Не будем разбирать причины тех инцидентов. Здесь важен сам факт, что боевые столкновения начались после длительной напряженности и за несколько дней до начала большой войны. После этого поляки открыто стали перебрасывать свои войска к границе, а 30 августа, за два дня до войны, польское правительство официально объявило всеобщую мобилизацию. 31 августа последовала получившая всемирную известность провокация в немецком приграничном городке Глейвиц. Группа переодетых в польскую военную форму эсэсовцев под командованием штурмбанфюрера А. Науйокса захватила немецкую радиостанцию. Немецкие провокаторы отправили в эфир обращение на польском языке к польскому народу с призывом уничтожать немцев в Польше. Но сами поляки обошлись без этих призывов, убив еще в первой половине дня 31 августа немецкого консула в Кракове (Оскар Райле. «Тайная война». М., Центрполиграф, 2002, с.125). А массовые репрессии против местных немцев начались в Польше еще 14 августа, перейдя с началом войны в открытую резню. Утром 1 сентября германские армии с трех сторон двинулись на Польшу.

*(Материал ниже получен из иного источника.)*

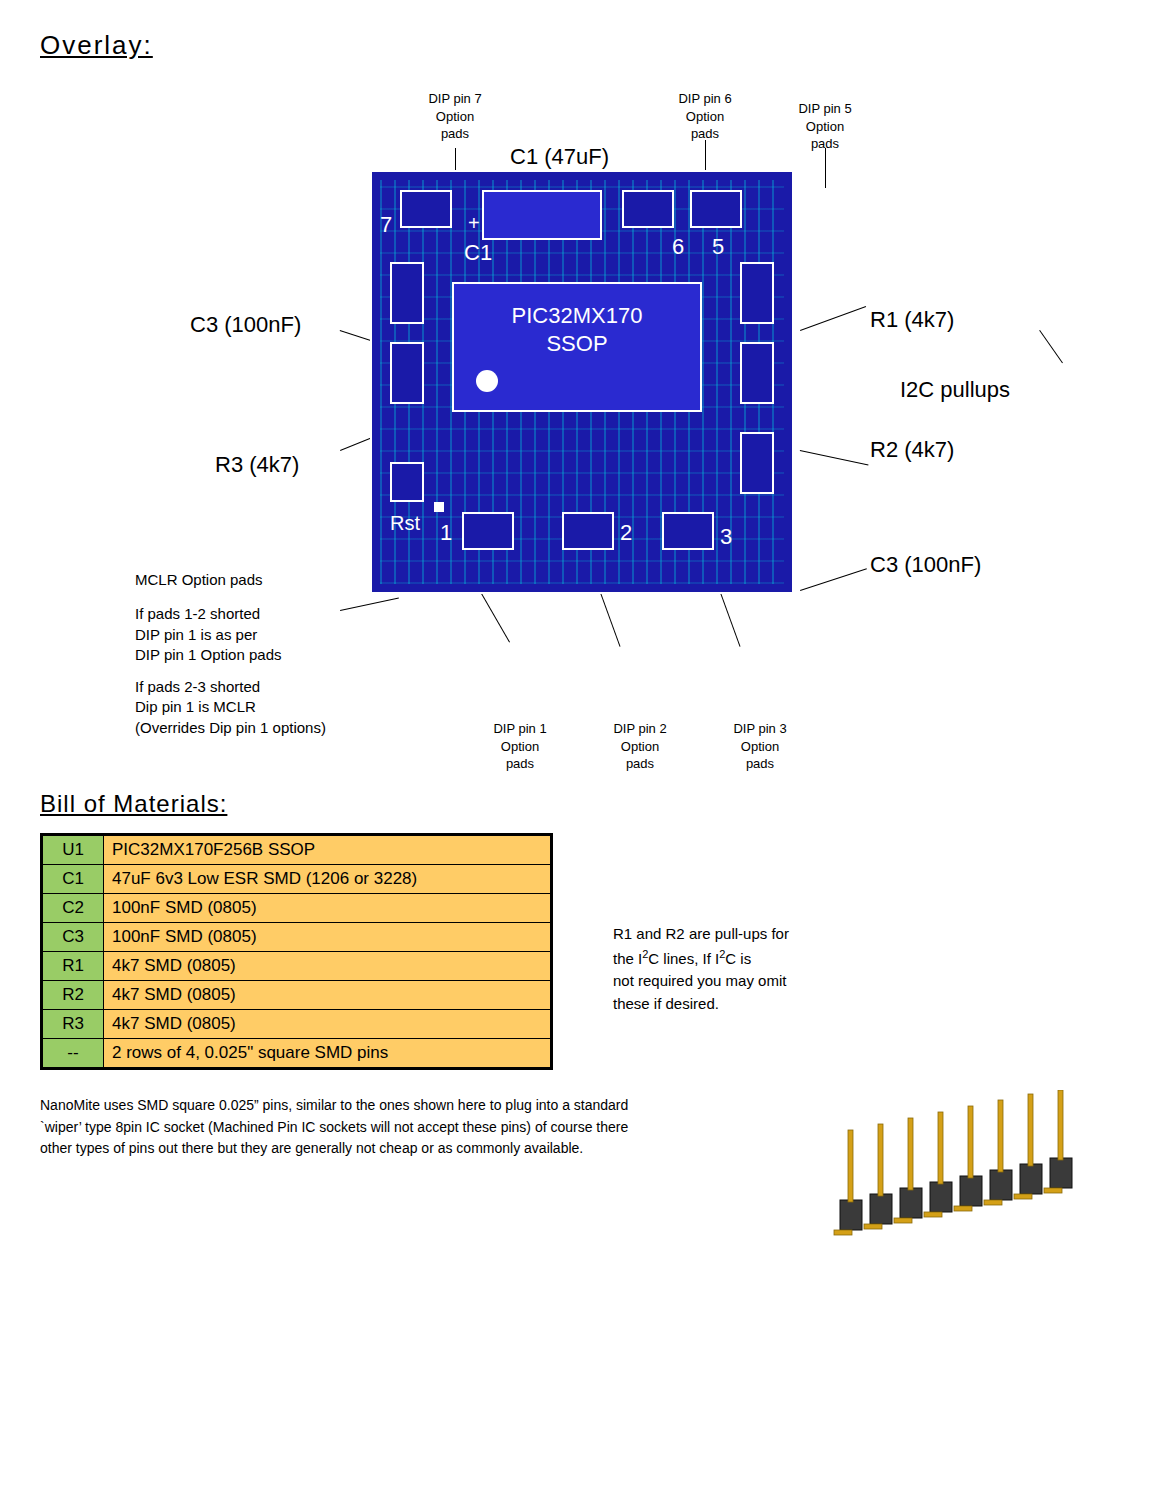Overlay:
DIP pin 7
Option
pads
DIP pin 6
Option
pads
DIP pin 5
Option
pads
C1 (47uF)
C3 (100nF)
R3 (4k7)
R1 (4k7)
I2C pullups
R2 (4k7)
C3 (100nF)
MCLR Option pads
If pads 1-2 shorted
DIP pin 1 is as per
DIP pin 1 Option pads
If pads 2-3 shorted
Dip pin 1 is MCLR
(Overrides Dip pin 1 options)
DIP pin 1
Option
pads
DIP pin 2
Option
pads
DIP pin 3
Option
pads
PIC32MX170
SSOP
7 6 5 + C1 Rst 1 2 3
Bill of Materials:
| U1 | PIC32MX170F256B SSOP |
| C1 | 47uF 6v3 Low ESR SMD (1206 or 3228) |
| C2 | 100nF SMD (0805) |
| C3 | 100nF SMD (0805) |
| R1 | 4k7 SMD (0805) |
| R2 | 4k7 SMD (0805) |
| R3 | 4k7 SMD (0805) |
| -- | 2 rows of 4, 0.025" square SMD pins |
R1 and R2 are pull-ups for
the I2C lines, If I2C is
not required you may omit
these if desired.
NanoMite uses SMD square 0.025” pins, similar to the ones shown here to plug into a standard `wiper’ type 8pin IC socket (Machined Pin IC sockets will not accept these pins) of course there other types of pins out there but they are generally not cheap or as commonly available.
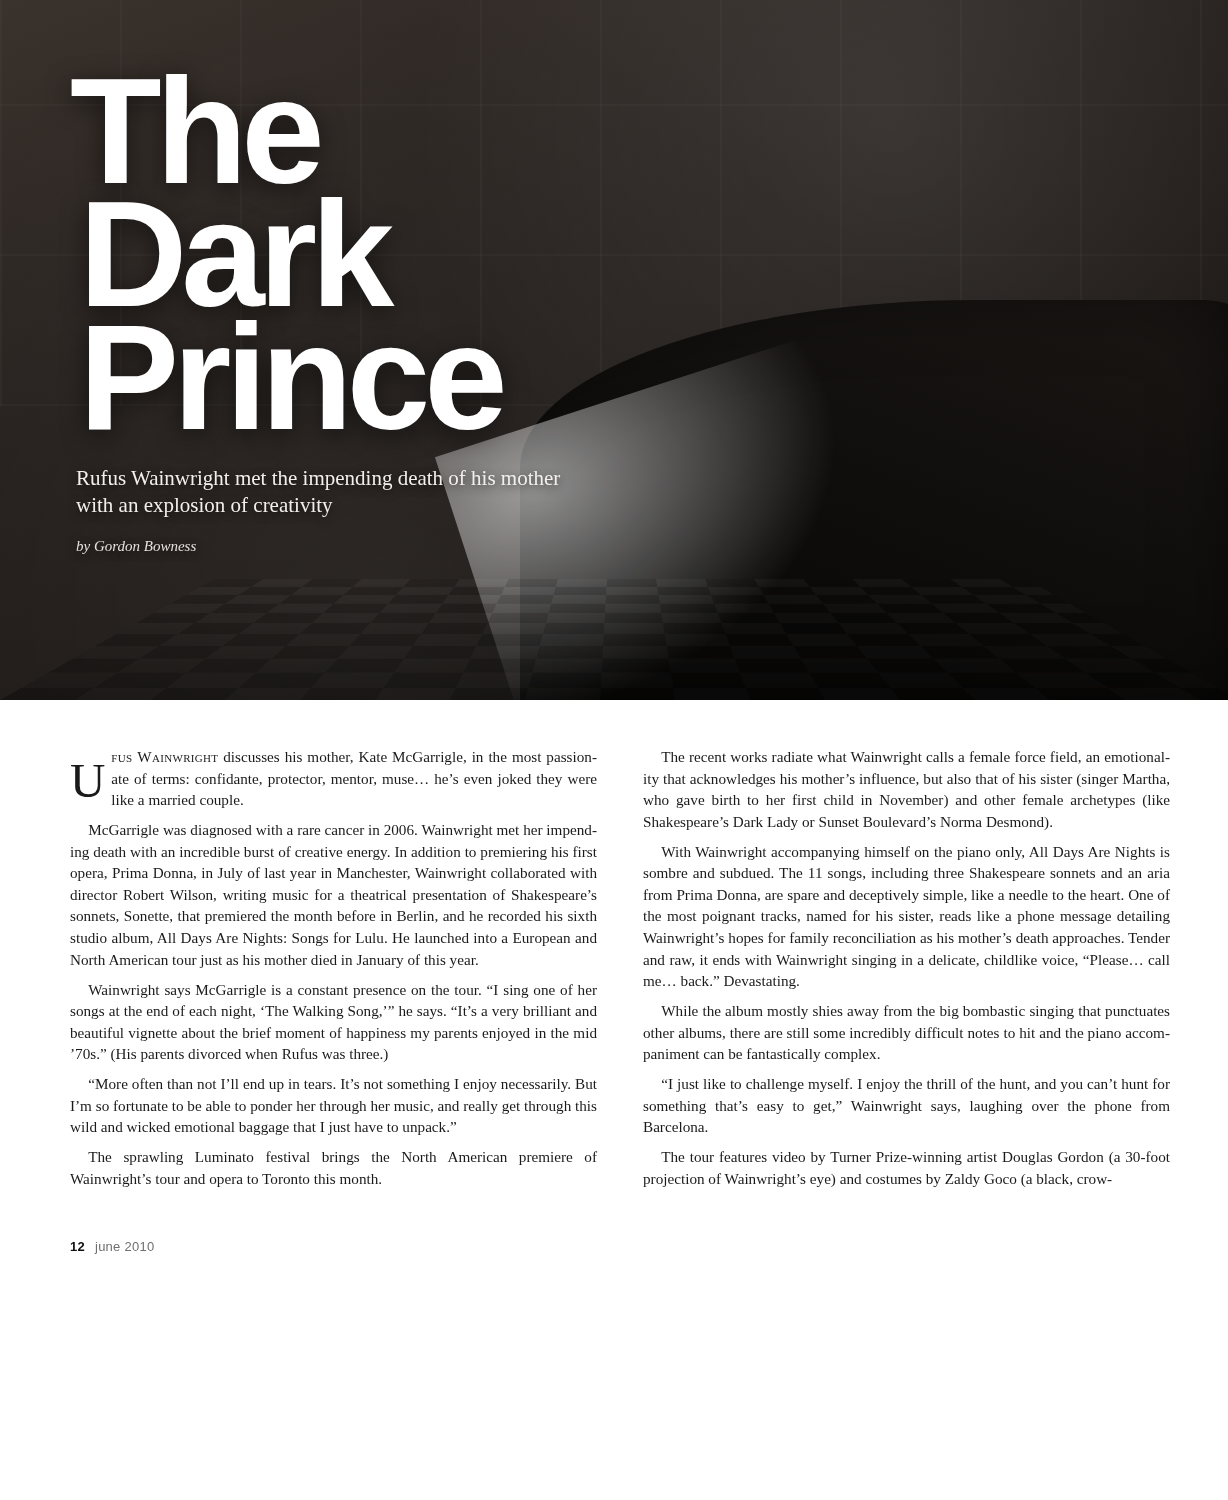The Dark Prince
Rufus Wainwright met the impending death of his mother with an explosion of creativity
by Gordon Bowness
ufus Wainwright discusses his mother, Kate McGarrigle, in the most passionate of terms: confidante, protector, mentor, muse… he’s even joked they were like a married couple.
McGarrigle was diagnosed with a rare cancer in 2006. Wainwright met her impending death with an incredible burst of creative energy. In addition to premiering his first opera, Prima Donna, in July of last year in Manchester, Wainwright collaborated with director Robert Wilson, writing music for a theatrical presentation of Shakespeare’s sonnets, Sonette, that premiered the month before in Berlin, and he recorded his sixth studio album, All Days Are Nights: Songs for Lulu. He launched into a European and North American tour just as his mother died in January of this year.
Wainwright says McGarrigle is a constant presence on the tour. “I sing one of her songs at the end of each night, ‘The Walking Song,’” he says. “It’s a very brilliant and beautiful vignette about the brief moment of happiness my parents enjoyed in the mid ’70s.” (His parents divorced when Rufus was three.)
“More often than not I’ll end up in tears. It’s not something I enjoy necessarily. But I’m so fortunate to be able to ponder her through her music, and really get through this wild and wicked emotional baggage that I just have to unpack.”
The sprawling Luminato festival brings the North American premiere of Wainwright’s tour and opera to Toronto this month.
The recent works radiate what Wainwright calls a female force field, an emotionality that acknowledges his mother’s influence, but also that of his sister (singer Martha, who gave birth to her first child in November) and other female archetypes (like Shakespeare’s Dark Lady or Sunset Boulevard’s Norma Desmond).
With Wainwright accompanying himself on the piano only, All Days Are Nights is sombre and subdued. The 11 songs, including three Shakespeare sonnets and an aria from Prima Donna, are spare and deceptively simple, like a needle to the heart. One of the most poignant tracks, named for his sister, reads like a phone message detailing Wainwright’s hopes for family reconciliation as his mother’s death approaches. Tender and raw, it ends with Wainwright singing in a delicate, childlike voice, “Please… call me… back.” Devastating.
While the album mostly shies away from the big bombastic singing that punctuates other albums, there are still some incredibly difficult notes to hit and the piano accompaniment can be fantastically complex.
“I just like to challenge myself. I enjoy the thrill of the hunt, and you can’t hunt for something that’s easy to get,” Wainwright says, laughing over the phone from Barcelona.
The tour features video by Turner Prize-winning artist Douglas Gordon (a 30-foot projection of Wainwright’s eye) and costumes by Zaldy Goco (a black, crow-
12 june 2010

После быстрого разгрома Польши война на франко-германской границе, получившая название «странной», едва тлела в течение долгих восьми месяцев. Только 10 мая 1940 г. немцы «внезапно» нанесли решающий удар. Сопротивление союзников, имевших полностью отмобилизованные и боеготовые армии, волею счастливого случая еще в январе 1940 г. получивших в свои руки немецкий план ведения войны, тем не менее полностью развалилось за 3-4 недели. Бельгия и Голландия капитулировали, разбитая английская экспедиционная армия, бросив тяжелое вооружение и технику, бежала на Британские острова. 22 июня 1940 года подписала акт о капитуляции Франция – та самая Франция, которая за четверть века до того четыре долгих года упорно сражалась с Германией и победила.

Не сразу началась и советско-финская война. После полугода бесплодных переговоров сторонам стало ясно, что миром дело не кончится. В октябре 1940 года финны начали мобилизацию своей армии. Но прошел октябрь, заканчивался ноябрь, а война не начиналась. Держать в бездействии долгий срок отмобилизованную армию для небольшой страны весьма накладно, и руководство Финляндии решило подтолкнуть события. 26 ноября в районе приграничного поселка Майнила на Карельском перешейке подразделение 68-го стрелкового полка 70-й стрелковой дивизии было обстреляно артиллерийским огнем с финской стороны. 29 ноября Советское правительство прервало дипломатические отношения с Финляндией, 30 ноября части Красной Армии перешли финскую границу.

Таким образом, схема завязки всех войн и локальных конфликтов в 1938-1940 гг. была практически одинаковой: сначала период политической напряженности со взаимными претензиями, затем вооруженные стычки и провокации, и только потом – военная кампания с последним ударом. Руководство Красной Армии было прямым свидетелем либо участником тех конфликтов. Поэтому неудивительно, что в оперативные планы были заложены представления о вялом начальном периоде войны.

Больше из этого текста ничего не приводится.